▸ **EJERCICIO 1**
Cita literalmente el fragmento del texto sobre el multiculturalismo en Italia que empieza con "En Italia el" y sigue hasta "una sociedad multicultural.".
▸ **EJERCICIO 2**
Prolonga el texto sobre el multiculturalismo en Italia a partir de su última oración.

En Italia el debato sobre el multiculturalismo ha comenzado a delinearse sólo en tiempos


recientes, porque también es reciente la llegada de importantes flujos de inmigrantes y las
formas de mezcla cultural que están transformando el país en una sociedad multicultural.
Transformación que exigiría, tal y como ha propuesto al respecto Joseph Raz, que
reconsideremos las condiciones que presenta nuestra sociedad, tomando la debida
conciencia de que ésta ha dejado de ser una sociedad integrada por una mayoría en cierta
medido homogénea junto a distintas minorías, al haber pasado a estar constituida por una
pluralidad de grupos culturales. La inmigración se ha transformado en un hecho social que
ha terminado por afectar profundamente al núcleo sensible del poder político, por su
importancia en algunos de los conceptos articulados del proceso de construcción del Estado,
como la soberanía nacional, las concepciones de identidad, la desagregación de la
ciudadanía…

Por decirlo con los términos de que se sirve el profesor de la Universidad italiana de Trieste
Edoardo Clebo: “Sobre el trasfondo constituido por los procesos de globalización, el desafío
que el multiculturalismo plantea a la democracia contemporánea está constituido por la
necesidad de considerar a los ciudadanos como iguales, sin dejar de contemplar sus distintas
exigencias: por un lado, respetar la identidad de cada individuo con independencia de su
sexo, raza o etnia; por otro lado, tutelar prácticas y formas de vida sostenidas. No se trata
sólo de igualar las condiciones de existencia, sino de proteger, incluso a través de eventuales
beneficios reequilibratorios, la integridad de las formas de vida de quienes resultan de algún
modo en desventaja, por pertenecer a alguna minoría e impedir que el sistema democrático
se mantenga ciego, no sólo antes las diferencias sociales, sino también frente a las
diferencias culturales. El principio de paridad de tratamiento debe así valerse de programas
políticos, en condiciones de equilibrar la universalización de los derechos subjetivos, en una
política sensible a las diferencias culturales, tutelando la integración de los individuos incluso
en relación con la forma de vida que es constitutiva de su identidad.

▸ **ÍTEMS PROPORCIONADOS**
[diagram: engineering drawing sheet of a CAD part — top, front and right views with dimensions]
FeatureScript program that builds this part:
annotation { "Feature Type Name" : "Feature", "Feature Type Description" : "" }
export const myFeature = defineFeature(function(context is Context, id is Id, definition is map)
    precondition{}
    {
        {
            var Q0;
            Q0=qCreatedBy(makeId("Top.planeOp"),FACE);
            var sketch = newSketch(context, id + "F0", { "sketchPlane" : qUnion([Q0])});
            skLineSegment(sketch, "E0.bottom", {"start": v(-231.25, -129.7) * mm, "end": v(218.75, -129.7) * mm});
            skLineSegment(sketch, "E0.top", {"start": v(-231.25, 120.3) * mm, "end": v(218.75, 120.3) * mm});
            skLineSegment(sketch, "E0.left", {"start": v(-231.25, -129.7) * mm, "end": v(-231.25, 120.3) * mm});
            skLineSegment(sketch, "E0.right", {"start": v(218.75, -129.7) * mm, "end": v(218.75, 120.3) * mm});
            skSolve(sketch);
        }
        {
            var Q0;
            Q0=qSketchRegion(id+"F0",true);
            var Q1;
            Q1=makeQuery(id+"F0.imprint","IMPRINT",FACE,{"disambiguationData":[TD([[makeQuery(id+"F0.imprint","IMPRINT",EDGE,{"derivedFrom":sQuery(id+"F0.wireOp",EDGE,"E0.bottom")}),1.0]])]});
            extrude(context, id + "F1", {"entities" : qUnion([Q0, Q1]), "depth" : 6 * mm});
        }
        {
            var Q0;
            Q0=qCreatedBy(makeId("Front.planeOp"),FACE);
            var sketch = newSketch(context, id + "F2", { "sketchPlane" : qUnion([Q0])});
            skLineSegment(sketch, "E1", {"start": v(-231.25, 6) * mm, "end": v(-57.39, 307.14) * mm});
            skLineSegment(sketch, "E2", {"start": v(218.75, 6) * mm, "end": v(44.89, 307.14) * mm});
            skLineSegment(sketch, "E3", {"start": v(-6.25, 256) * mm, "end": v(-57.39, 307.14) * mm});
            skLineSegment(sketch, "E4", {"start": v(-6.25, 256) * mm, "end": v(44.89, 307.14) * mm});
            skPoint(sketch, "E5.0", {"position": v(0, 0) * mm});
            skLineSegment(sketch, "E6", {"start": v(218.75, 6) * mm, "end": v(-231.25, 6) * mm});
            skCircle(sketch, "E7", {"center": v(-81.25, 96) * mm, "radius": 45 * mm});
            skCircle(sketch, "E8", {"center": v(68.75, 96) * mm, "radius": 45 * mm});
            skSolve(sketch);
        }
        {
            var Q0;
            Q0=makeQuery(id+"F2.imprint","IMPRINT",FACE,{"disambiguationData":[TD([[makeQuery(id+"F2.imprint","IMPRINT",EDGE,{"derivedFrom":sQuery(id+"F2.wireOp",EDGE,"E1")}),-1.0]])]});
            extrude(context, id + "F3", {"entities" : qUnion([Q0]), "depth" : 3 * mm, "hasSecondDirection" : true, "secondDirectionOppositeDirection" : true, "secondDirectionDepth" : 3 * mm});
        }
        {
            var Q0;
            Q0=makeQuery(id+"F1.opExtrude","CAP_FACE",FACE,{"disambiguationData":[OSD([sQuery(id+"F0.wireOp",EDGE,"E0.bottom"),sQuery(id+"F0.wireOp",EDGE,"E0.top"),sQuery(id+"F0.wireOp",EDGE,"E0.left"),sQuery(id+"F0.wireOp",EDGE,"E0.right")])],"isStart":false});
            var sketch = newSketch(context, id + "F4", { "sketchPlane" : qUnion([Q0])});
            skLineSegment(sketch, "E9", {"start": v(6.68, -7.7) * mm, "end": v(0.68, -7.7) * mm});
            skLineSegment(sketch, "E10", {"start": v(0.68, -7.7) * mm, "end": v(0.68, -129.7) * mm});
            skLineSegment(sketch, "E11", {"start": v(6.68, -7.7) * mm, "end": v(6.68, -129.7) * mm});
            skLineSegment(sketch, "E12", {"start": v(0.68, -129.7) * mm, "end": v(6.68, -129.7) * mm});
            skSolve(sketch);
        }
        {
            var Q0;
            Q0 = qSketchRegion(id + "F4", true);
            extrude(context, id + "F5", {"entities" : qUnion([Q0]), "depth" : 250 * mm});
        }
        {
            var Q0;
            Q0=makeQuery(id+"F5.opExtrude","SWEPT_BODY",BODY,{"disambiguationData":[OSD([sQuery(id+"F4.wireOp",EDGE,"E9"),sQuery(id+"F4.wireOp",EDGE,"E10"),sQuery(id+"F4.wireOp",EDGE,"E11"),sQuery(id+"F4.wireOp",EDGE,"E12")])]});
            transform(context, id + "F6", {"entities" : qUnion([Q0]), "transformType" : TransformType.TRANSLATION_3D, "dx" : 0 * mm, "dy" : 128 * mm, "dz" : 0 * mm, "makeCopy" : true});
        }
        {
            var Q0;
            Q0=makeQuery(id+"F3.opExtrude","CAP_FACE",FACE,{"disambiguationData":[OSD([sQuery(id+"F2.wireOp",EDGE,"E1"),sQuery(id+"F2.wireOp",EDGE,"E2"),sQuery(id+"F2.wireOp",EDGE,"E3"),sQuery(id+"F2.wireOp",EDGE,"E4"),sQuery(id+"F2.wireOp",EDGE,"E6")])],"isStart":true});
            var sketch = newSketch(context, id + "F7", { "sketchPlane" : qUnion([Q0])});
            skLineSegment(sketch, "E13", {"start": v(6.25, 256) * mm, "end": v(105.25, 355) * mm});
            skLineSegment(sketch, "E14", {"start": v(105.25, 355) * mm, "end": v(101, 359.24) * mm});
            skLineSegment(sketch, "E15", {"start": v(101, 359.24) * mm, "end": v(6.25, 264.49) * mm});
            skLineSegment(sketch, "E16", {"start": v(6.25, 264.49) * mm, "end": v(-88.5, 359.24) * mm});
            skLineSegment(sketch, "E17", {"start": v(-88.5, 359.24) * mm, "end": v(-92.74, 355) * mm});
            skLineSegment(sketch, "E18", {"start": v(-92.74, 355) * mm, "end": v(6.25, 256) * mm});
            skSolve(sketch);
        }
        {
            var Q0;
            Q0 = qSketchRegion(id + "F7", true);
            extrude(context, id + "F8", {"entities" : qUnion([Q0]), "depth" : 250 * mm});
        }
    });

▸ **RESPUESTA 1**
En Italia el debato sobre el multiculturalismo ha comenzado a delinearse sólo en tiempos


recientes, porque también es reciente la llegada de importantes flujos de inmigrantes y las
formas de mezcla cultural que están transformando el país en una sociedad multicultural.

▸ **RESPUESTA 2**
Además, el problema que suscita el multiculturalismo implica la cuestión de la neutralidad


del procedimiento democrático de producción jurídica en un contexto de conflicto entre
valores. A la democracia contemporánea se le impone de este modo la necesidad de
salvaguardar, manteniéndolos sin embargo diferenciados, dos niveles distintos de
integración, en cuanto la convivencia jurídicamente equiparada de las diferentes formas de
vida debe tutelar la integración intercultural de grupos y culturas dotados de una identidad
propia, separándola de la integración política formal.